▸ Required work: Using the records below, give again exactly the lines from the line that contains "Picture 2: Row" through the line that contains "Picture 1: 3-D", both ends included, and only those.

▸ Task input:
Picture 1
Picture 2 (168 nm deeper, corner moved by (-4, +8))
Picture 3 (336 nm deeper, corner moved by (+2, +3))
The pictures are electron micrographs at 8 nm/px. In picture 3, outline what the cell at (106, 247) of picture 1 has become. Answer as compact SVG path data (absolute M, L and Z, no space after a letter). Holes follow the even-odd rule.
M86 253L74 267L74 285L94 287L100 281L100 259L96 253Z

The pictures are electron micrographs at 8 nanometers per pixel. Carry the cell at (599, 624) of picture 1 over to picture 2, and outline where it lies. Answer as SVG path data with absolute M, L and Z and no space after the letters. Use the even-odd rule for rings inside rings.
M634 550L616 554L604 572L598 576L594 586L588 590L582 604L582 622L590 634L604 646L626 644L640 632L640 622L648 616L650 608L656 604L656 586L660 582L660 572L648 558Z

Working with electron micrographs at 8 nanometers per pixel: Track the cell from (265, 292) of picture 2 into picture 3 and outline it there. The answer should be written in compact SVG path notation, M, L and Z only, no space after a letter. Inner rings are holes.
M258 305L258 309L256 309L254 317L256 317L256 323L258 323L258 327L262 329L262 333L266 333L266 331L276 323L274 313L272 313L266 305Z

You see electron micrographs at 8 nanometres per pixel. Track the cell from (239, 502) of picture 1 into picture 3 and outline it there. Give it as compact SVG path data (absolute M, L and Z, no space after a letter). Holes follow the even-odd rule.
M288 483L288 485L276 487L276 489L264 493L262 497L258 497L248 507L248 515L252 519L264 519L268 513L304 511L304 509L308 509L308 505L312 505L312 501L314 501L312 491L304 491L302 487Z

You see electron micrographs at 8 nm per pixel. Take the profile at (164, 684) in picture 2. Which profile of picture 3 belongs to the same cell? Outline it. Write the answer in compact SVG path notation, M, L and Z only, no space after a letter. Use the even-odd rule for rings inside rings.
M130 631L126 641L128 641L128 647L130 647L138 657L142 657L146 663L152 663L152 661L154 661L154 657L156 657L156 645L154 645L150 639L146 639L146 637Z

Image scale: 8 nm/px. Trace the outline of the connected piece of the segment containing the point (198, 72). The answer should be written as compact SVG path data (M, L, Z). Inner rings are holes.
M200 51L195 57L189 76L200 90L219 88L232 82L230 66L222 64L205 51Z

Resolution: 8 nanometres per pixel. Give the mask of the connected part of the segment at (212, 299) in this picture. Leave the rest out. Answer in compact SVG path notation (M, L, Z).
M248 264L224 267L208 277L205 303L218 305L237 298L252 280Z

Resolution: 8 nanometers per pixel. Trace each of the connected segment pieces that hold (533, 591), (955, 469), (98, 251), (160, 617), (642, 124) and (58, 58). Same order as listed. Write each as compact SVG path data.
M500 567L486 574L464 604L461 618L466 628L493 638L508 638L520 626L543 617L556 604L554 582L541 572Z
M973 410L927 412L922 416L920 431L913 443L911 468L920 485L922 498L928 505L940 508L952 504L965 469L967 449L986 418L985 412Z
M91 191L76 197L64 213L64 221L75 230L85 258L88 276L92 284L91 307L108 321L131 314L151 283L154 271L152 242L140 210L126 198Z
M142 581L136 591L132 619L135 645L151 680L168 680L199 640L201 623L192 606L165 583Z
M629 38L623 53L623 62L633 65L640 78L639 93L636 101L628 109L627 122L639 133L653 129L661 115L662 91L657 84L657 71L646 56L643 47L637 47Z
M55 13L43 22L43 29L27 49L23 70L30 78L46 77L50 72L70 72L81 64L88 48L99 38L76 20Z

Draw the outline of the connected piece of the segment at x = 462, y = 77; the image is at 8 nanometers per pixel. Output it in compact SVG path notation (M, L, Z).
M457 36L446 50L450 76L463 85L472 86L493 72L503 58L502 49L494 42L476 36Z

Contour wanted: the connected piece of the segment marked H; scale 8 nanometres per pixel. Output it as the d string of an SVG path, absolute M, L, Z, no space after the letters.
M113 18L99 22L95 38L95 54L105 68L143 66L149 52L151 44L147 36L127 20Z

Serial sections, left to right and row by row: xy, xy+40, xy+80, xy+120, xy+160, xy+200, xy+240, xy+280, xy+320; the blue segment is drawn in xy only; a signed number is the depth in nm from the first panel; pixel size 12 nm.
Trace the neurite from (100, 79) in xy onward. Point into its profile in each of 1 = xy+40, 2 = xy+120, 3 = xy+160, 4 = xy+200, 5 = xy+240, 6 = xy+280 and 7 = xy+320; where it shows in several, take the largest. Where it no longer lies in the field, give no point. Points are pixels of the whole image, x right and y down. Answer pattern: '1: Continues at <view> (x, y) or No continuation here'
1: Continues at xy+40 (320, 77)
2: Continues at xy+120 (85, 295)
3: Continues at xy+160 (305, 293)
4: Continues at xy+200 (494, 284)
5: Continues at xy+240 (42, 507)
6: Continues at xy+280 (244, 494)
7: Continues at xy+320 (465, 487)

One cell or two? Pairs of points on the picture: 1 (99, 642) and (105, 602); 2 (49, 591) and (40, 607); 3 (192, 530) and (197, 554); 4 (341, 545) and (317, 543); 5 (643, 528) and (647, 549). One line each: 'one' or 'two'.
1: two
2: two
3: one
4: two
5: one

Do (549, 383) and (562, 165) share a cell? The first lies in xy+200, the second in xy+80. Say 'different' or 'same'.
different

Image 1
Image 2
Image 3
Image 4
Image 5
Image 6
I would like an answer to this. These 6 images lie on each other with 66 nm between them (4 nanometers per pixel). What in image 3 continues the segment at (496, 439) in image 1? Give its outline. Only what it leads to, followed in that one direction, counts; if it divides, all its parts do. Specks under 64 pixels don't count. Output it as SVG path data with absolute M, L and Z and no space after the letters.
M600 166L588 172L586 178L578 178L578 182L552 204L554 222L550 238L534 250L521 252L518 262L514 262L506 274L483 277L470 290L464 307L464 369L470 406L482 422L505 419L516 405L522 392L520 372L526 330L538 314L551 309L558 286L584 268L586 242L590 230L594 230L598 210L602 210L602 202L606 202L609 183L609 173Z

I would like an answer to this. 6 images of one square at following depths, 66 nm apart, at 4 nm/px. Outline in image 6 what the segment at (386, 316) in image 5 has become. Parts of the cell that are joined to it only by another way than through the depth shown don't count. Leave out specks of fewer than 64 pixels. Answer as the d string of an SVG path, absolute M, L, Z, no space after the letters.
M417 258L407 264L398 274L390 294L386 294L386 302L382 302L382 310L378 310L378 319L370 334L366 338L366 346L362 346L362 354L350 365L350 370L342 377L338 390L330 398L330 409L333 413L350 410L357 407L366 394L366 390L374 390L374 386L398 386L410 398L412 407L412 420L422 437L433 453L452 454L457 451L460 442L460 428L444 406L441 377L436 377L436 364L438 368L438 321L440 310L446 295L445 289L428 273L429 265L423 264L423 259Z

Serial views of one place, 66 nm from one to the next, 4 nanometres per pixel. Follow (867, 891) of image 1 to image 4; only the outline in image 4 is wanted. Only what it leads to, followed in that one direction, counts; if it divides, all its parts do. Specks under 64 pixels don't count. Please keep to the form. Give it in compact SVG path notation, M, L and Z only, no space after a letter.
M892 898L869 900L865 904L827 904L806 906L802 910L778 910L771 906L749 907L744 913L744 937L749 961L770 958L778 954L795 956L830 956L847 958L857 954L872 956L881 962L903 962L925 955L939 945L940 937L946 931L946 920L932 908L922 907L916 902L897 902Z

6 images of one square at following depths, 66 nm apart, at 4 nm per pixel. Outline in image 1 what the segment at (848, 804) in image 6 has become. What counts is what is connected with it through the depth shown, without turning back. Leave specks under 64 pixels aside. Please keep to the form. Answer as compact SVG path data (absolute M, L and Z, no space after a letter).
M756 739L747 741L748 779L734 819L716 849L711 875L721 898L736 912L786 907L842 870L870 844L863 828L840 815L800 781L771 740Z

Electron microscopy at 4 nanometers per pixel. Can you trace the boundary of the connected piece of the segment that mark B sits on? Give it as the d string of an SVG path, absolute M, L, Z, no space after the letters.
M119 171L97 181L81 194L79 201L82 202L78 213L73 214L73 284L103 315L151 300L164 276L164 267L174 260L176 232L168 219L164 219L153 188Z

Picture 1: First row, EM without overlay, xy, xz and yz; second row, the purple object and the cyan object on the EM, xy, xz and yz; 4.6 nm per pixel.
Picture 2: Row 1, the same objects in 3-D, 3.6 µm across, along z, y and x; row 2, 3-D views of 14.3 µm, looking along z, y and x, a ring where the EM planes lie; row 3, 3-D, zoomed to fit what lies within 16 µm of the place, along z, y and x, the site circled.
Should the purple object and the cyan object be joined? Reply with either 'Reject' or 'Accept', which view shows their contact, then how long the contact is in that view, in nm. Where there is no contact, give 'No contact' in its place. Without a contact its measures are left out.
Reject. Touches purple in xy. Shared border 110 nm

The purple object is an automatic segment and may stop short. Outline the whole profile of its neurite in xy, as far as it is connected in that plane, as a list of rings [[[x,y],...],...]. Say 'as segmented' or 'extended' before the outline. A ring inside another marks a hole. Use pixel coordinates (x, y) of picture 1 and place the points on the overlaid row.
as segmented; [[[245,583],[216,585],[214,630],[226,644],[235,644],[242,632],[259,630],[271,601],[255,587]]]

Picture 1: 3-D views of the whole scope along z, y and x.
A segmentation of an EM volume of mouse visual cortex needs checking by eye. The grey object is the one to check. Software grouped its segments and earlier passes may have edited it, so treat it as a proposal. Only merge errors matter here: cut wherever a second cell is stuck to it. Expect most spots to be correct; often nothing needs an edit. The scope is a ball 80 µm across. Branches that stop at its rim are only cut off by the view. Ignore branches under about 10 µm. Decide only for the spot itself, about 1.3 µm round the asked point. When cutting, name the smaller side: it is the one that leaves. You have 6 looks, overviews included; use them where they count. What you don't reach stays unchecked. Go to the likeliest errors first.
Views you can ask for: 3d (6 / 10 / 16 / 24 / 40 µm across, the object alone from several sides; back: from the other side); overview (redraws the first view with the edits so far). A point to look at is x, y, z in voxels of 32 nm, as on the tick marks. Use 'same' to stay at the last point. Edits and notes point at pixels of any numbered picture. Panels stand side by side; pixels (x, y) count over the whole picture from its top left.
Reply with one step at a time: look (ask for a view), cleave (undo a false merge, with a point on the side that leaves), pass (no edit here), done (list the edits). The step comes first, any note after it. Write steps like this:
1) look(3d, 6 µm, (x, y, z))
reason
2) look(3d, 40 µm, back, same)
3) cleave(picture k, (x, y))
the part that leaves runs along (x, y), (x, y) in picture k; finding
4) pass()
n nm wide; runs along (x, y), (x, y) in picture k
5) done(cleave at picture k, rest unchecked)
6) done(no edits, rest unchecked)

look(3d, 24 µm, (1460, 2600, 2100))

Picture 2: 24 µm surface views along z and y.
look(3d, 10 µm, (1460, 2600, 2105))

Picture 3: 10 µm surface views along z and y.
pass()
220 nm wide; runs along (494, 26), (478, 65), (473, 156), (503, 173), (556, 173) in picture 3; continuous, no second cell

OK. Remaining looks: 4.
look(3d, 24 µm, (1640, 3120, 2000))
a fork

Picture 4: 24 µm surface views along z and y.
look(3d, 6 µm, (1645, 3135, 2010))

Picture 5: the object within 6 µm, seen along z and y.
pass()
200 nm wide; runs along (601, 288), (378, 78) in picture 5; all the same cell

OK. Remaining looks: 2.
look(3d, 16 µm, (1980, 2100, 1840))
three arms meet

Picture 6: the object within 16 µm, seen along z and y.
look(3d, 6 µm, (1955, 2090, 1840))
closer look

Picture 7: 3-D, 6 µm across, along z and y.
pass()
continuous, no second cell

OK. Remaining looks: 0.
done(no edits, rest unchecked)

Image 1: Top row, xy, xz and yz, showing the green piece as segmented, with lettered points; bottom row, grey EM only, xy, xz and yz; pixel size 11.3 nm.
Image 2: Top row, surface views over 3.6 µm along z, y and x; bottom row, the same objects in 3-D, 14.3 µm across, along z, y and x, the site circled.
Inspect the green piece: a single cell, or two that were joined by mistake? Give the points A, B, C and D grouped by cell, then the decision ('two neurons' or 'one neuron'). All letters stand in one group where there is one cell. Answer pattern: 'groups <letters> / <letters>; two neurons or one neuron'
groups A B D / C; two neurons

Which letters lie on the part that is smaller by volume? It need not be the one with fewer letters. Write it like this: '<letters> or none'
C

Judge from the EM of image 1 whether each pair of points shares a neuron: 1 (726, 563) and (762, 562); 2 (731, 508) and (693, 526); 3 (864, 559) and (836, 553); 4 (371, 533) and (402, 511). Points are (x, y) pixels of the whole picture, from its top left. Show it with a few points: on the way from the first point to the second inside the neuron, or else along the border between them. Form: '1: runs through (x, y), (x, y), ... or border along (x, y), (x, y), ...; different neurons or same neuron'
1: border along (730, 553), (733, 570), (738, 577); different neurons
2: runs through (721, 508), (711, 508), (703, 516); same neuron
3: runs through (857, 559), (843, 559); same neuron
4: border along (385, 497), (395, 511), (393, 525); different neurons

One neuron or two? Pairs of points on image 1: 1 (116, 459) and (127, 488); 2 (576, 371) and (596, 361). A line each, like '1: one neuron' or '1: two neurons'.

▸ Exercise result:
Picture 2: Row 1, the same objects in 3-D, 3.6 µm across, along z, y and x; row 2, 3-D views of 14.3 µm, looking along z, y and x, a ring where the EM planes lie; row 3, 3-D, zoomed to fit what lies within 16 µm of the place, along z, y and x, the site circled.
Should the purple object and the cyan object be joined? Reply with either 'Reject' or 'Accept', which view shows their contact, then how long the contact is in that view, in nm. Where there is no contact, give 'No contact' in its place. Without a contact its measures are left out.
Reject. Touches purple in xy. Shared border 110 nm

The purple object is an automatic segment and may stop short. Outline the whole profile of its neurite in xy, as far as it is connected in that plane, as a list of rings [[[x,y],...],...]. Say 'as segmented' or 'extended' before the outline. A ring inside another marks a hole. Use pixel coordinates (x, y) of picture 1 and place the points on the overlaid row.
as segmented; [[[245,583],[216,585],[214,630],[226,644],[235,644],[242,632],[259,630],[271,601],[255,587]]]

Picture 1: 3-D views of the whole scope along z, y and x.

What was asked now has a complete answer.